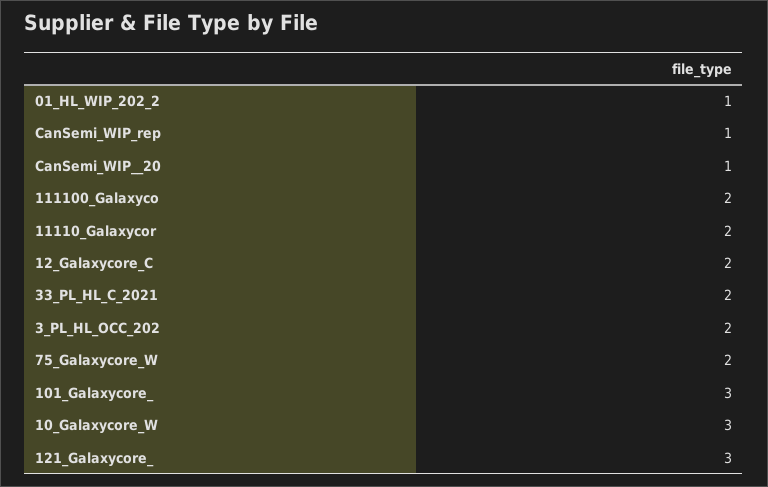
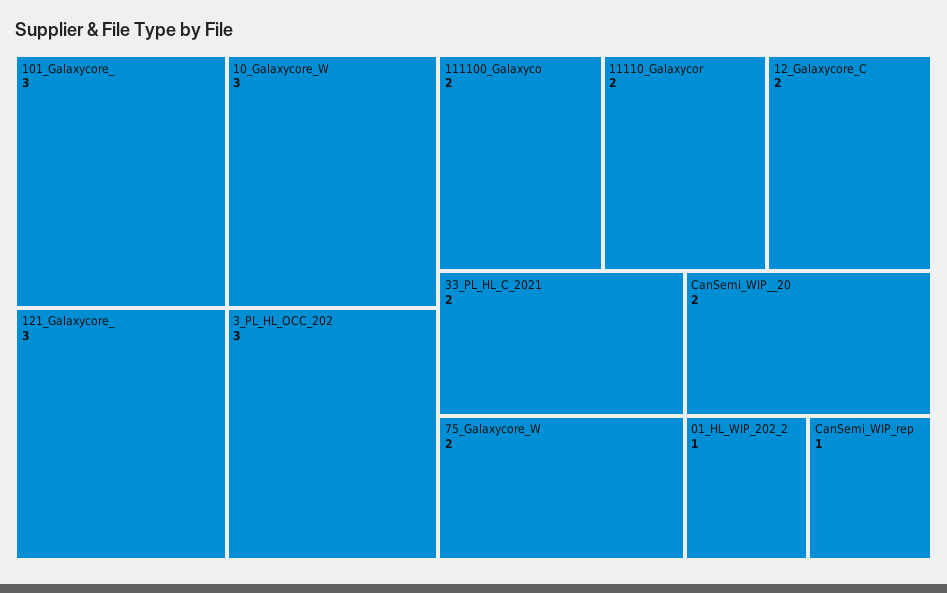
  {
    "01_HL_WIP_202_2": 1,
    "CanSemi_WIP_rep": 1,
-   "CanSemi_WIP__20": 1,
+   "CanSemi_WIP__20": 2,
    "111100_Galaxyco": 2,
    "11110_Galaxycor": 2,
    "12_Galaxycore_C": 2,
    "33_PL_HL_C_2021": 2,
-   "3_PL_HL_OCC_202": 2,
+   "3_PL_HL_OCC_202": 3,
    "75_Galaxycore_W": 2,
    "101_Galaxycore_": 3,
    "10_Galaxycore_W": 3,
    "121_Galaxycore_": 3
  }

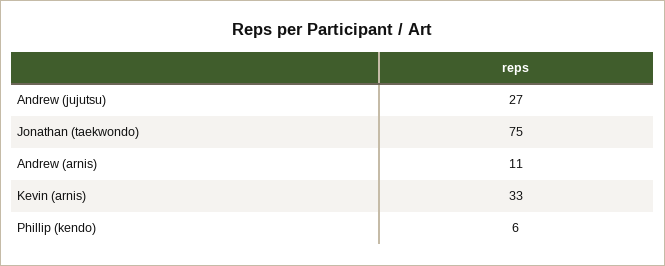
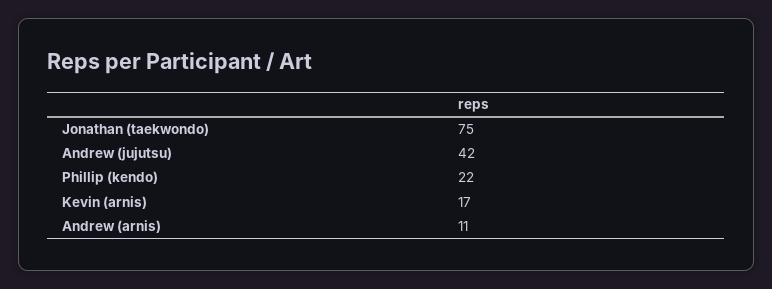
  {
-   "Andrew (jujutsu)": 27,
+   "Andrew (jujutsu)": 42,
    "Jonathan (taekwondo)": 75,
    "Andrew (arnis)": 11,
-   "Kevin (arnis)": 33,
+   "Kevin (arnis)": 17,
-   "Phillip (kendo)": 6
+   "Phillip (kendo)": 22
  }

*Required work:*
Filter the listing by the string "Andrew"; copy each matching line.

*Task result:*
-   "Andrew (jujutsu)": 27,
+   "Andrew (jujutsu)": 42,
    "Andrew (arnis)": 11,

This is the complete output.